» **Problem to solve**
Copy out word for word the rows below, starting with the one that contains "慣れ親しんだ使い心地の枕を手放せず、何年も同じものをご使用" and stopping after the one that contains "分に合った枕のサイズを選ぶことはとても重要なんです。".

» **Dataset entries**
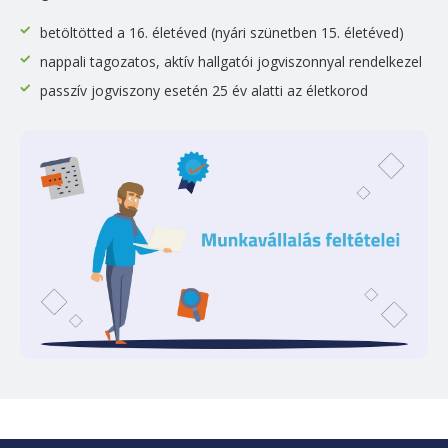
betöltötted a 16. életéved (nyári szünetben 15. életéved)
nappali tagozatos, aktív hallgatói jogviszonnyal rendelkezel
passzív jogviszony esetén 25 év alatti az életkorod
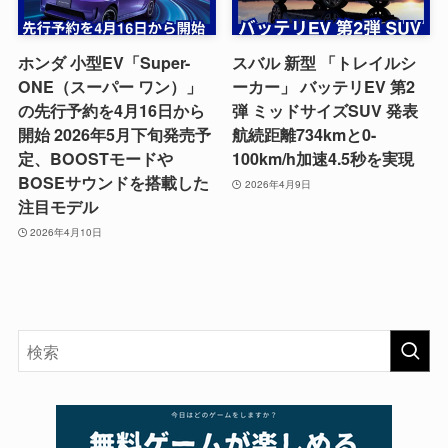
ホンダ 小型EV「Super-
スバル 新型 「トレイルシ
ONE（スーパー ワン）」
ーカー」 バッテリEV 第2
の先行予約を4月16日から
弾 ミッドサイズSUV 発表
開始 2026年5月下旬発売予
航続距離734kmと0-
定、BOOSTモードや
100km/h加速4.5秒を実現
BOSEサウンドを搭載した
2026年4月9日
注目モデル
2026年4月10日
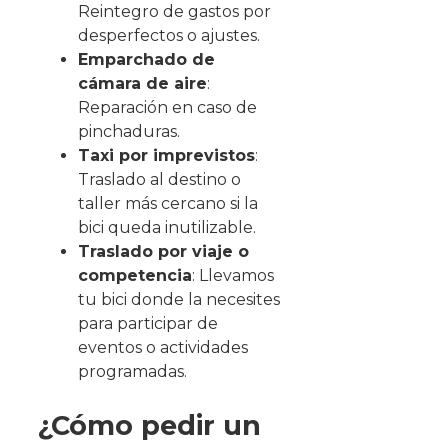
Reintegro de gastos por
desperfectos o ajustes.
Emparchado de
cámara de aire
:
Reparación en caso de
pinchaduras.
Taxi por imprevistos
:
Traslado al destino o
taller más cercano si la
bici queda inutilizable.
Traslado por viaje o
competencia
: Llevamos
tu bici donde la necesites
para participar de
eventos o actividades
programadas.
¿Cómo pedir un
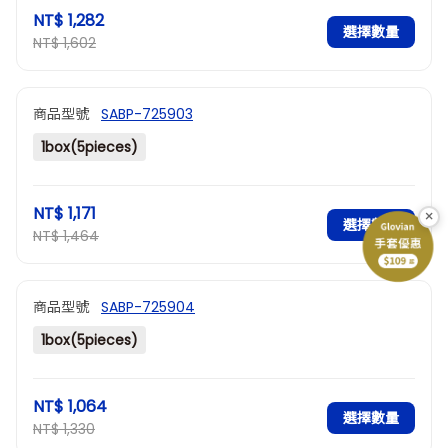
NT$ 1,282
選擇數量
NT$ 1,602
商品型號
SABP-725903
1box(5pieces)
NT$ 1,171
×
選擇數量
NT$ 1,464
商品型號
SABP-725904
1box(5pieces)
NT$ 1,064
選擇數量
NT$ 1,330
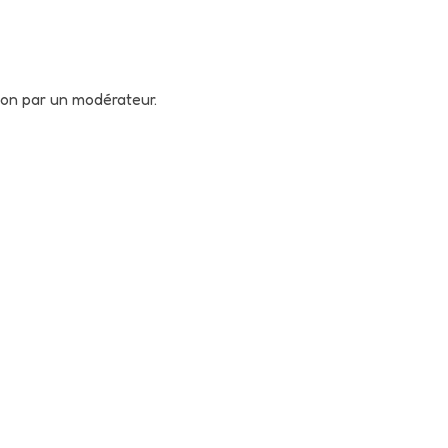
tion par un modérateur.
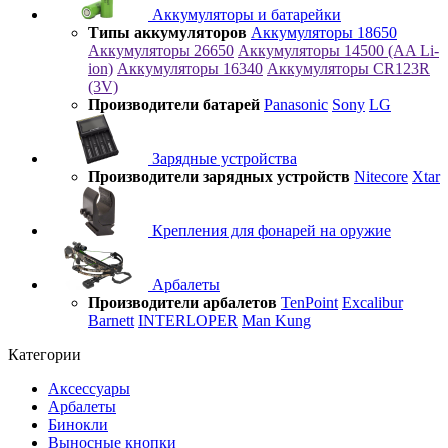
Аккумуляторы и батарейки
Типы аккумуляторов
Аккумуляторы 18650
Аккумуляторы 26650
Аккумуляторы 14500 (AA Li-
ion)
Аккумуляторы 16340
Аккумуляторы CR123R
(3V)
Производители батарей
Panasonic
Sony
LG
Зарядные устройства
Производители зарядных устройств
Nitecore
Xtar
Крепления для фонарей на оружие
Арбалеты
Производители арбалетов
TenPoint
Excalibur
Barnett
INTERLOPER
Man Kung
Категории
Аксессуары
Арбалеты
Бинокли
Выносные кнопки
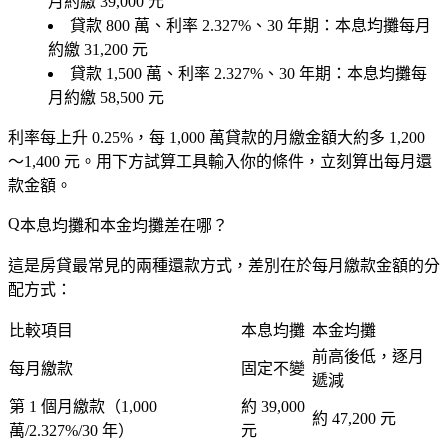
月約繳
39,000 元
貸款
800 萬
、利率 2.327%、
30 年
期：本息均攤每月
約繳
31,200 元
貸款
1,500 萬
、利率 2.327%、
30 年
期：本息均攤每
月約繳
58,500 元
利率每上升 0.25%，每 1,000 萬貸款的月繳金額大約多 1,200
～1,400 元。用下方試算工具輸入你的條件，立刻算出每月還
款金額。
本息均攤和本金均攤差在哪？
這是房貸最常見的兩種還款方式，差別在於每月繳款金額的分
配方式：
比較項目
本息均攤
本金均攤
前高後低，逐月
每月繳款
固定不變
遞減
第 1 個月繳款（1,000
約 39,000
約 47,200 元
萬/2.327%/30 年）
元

* * *

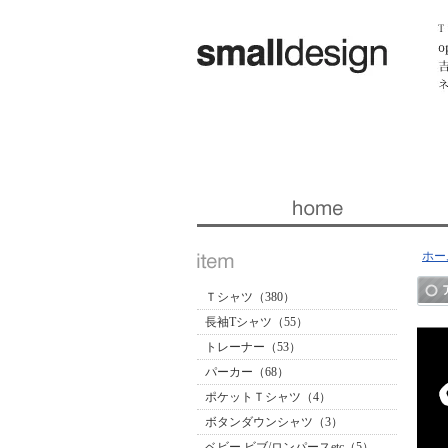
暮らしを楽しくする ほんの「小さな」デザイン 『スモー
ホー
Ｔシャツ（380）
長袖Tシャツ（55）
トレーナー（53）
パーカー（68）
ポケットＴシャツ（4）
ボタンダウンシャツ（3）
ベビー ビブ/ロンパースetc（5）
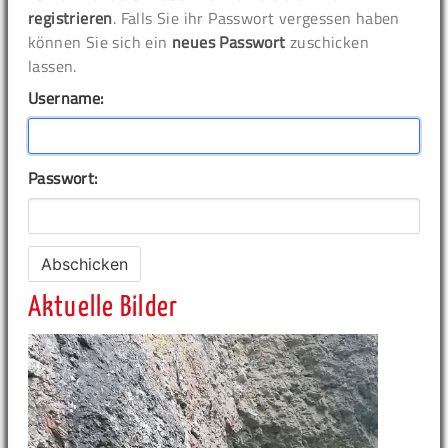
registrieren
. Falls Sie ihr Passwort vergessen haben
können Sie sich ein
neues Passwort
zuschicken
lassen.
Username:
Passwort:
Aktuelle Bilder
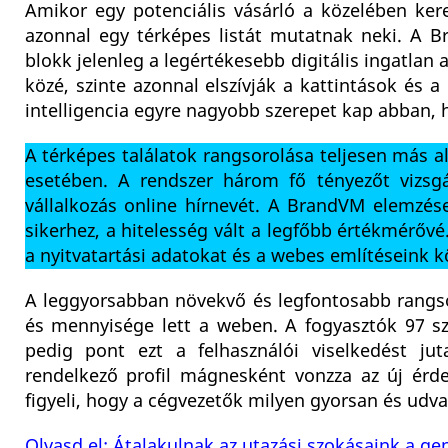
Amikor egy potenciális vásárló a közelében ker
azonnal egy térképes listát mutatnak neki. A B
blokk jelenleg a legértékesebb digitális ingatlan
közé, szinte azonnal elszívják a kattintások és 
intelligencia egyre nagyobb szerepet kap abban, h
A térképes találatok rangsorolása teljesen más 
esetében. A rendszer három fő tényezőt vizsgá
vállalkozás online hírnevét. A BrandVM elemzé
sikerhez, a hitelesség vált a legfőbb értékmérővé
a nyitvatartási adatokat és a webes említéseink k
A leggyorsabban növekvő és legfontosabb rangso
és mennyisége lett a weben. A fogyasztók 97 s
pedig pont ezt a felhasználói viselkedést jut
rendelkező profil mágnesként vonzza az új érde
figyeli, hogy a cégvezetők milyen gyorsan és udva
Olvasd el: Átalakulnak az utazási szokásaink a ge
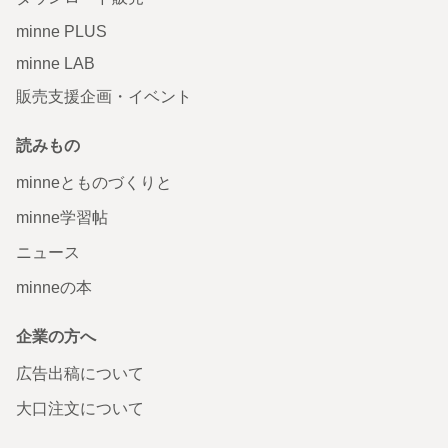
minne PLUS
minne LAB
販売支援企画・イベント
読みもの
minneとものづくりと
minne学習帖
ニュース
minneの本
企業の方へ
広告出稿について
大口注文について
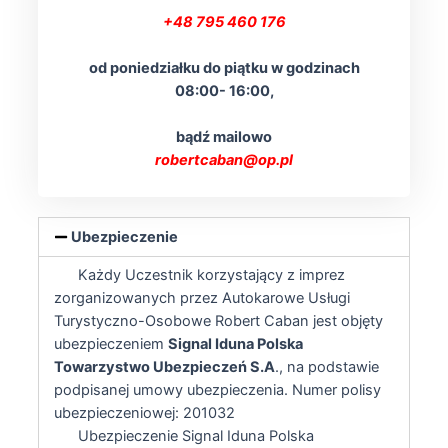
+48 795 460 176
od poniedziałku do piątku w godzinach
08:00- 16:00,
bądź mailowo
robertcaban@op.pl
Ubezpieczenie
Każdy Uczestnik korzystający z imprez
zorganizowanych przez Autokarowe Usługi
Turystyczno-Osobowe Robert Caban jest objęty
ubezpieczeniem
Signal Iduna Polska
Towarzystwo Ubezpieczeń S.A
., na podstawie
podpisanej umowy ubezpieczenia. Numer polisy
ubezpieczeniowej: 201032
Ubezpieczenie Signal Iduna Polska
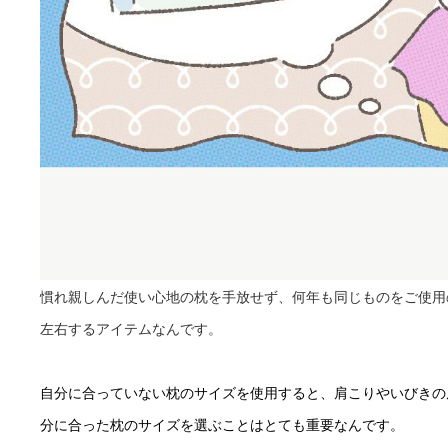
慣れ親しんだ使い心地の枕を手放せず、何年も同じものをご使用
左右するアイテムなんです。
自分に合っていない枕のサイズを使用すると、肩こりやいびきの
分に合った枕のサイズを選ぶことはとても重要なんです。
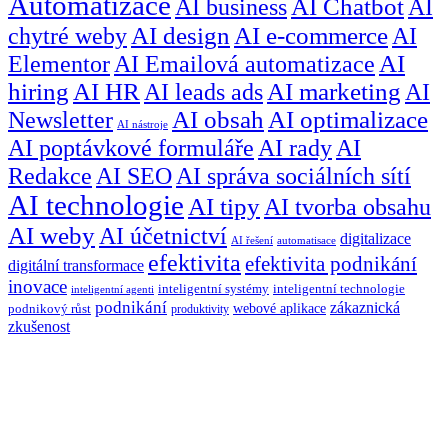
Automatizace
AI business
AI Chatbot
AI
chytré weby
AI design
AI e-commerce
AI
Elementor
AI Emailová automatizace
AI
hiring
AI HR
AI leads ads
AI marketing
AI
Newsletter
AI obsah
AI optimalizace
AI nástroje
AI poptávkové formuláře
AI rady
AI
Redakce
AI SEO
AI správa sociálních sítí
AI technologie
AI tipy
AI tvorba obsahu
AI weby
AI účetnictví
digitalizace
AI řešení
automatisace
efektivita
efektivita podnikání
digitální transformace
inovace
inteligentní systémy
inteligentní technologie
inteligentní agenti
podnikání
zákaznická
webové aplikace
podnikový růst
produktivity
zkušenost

» **Answer box**
慣れ親しんだ使い心地の枕を手放せず、何年も同じものをご使用
左右するアイテムなんです。
自分に合っていない枕のサイズを使用すると、肩こりやいびきの
分に合った枕のサイズを選ぶことはとても重要なんです。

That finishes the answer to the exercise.